Nothing is Owed, Nothing is Asked is a compelling hanging sculpture that Niederlander explains is an attempt to make something whole and grand from a series of zeros, an apt metaphor for the creative process. Optimism is embedded in the lines and form of the curvaceous sculpture that strongly resembles a cocoon, awaiting metamorphosis. Lightweight and pale, it nevertheless anchors the space in such a way that all the surrounding sculptures become part of its galaxy. A Hero’s Journey and Ray have similar wood strips in repeated curves, and not coincidentally, all three achieve a fluidity that is elegant and lyrical.

At the other end of the spectrum, The Woods are Full of Shining Eyes, is imposing, heavy and more complex than any of her bent wood pieces. It rises from the ground on two main “legs”, top-heavy from an abundance of stacked wood and a maze of architectural elements. Dizzying and chaotic, the viewer experiences the confusion first-hand. The title is a quote from the poem, Magic Word that Niederlander first heard set to music on a Joan Baez album. Loosely interpreted, the poem is about being afraid and finding a path to safety.
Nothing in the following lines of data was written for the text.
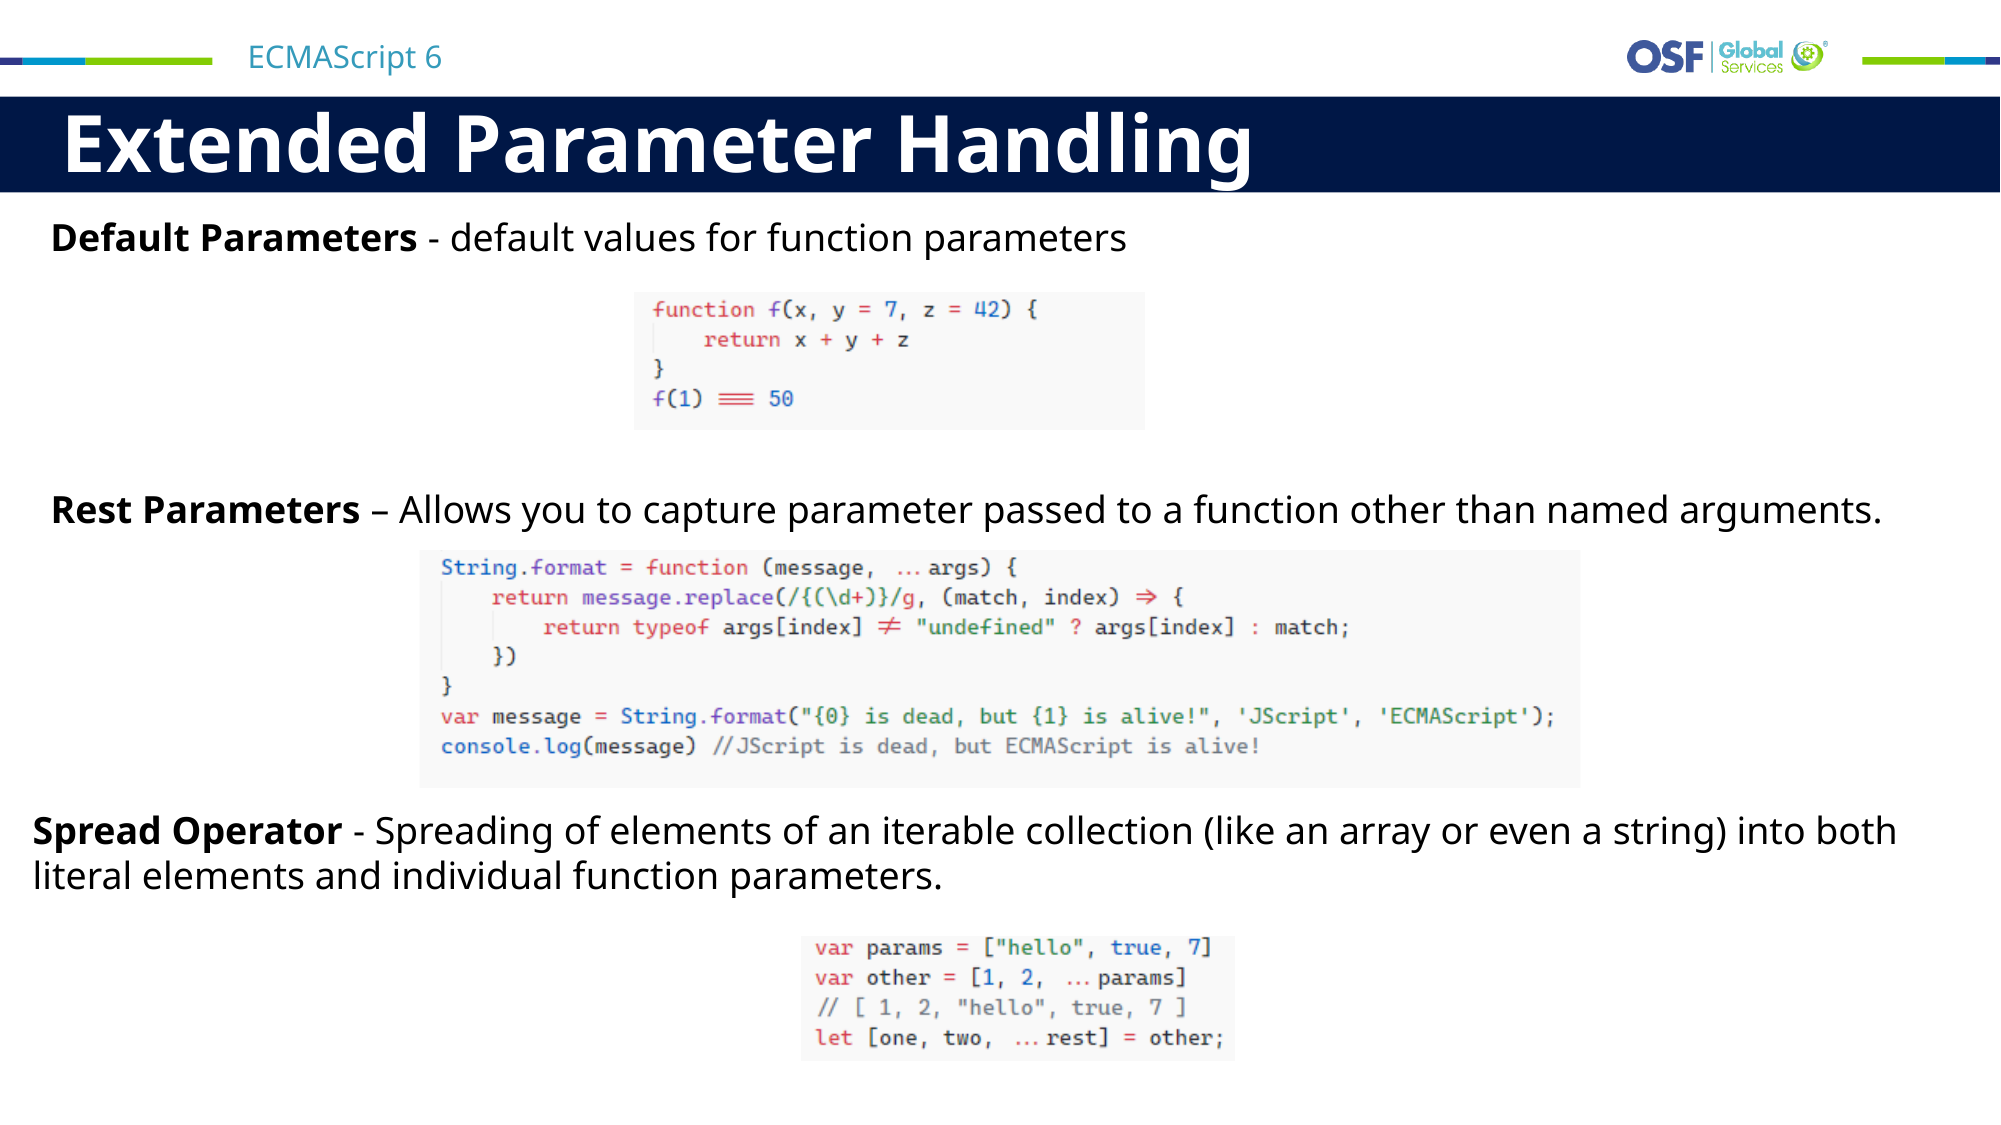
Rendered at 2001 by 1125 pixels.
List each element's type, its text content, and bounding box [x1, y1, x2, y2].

picture [801, 936, 1235, 1061]
picture [1627, 40, 1828, 73]
text_box Rest Parameters – Allows you to capture parameter passed to a function other than named arguments. [35, 478, 2000, 539]
picture [634, 292, 1145, 430]
text_box Spread Operator - Spreading of elements of an iterable collection (like an array or even a string) into both literal elements and individual function parameters. [17, 799, 1983, 905]
text_box Default Parameters - default values for function parameters [35, 206, 2000, 266]
title Extended Parameter Handling [0, 96, 2000, 193]
list ECMAScript 6 [232, 34, 1445, 83]
picture [419, 550, 1581, 788]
Two other artists come to mind when looking at The Devil’s Workshop: Martin Puryear and Noah Purifoy; the first for his precision and craftsmanship that elevate and refine his exquisite wood sculptures, and the latter for an appreciation and willingness to transform the found object, combining different elements into a personal vision. Perhaps Niederlander’s approach falls between these two giants. She has the discernment and drive to create beautiful objects, and at the same time finds inspiration from random elements. Her large-scale sculptures show off these strengths best; she seems to find a freedom off the wall that isn’t as apparent in her smaller works. In the past she has worked even larger, in site-specific works, public art and in her social practice. It is clear she values the flexibility and size of projects that incorporate her interests in spirituality and community. In the end, her inclination to embrace contradictions and multiple ideas at once is her best skill of all.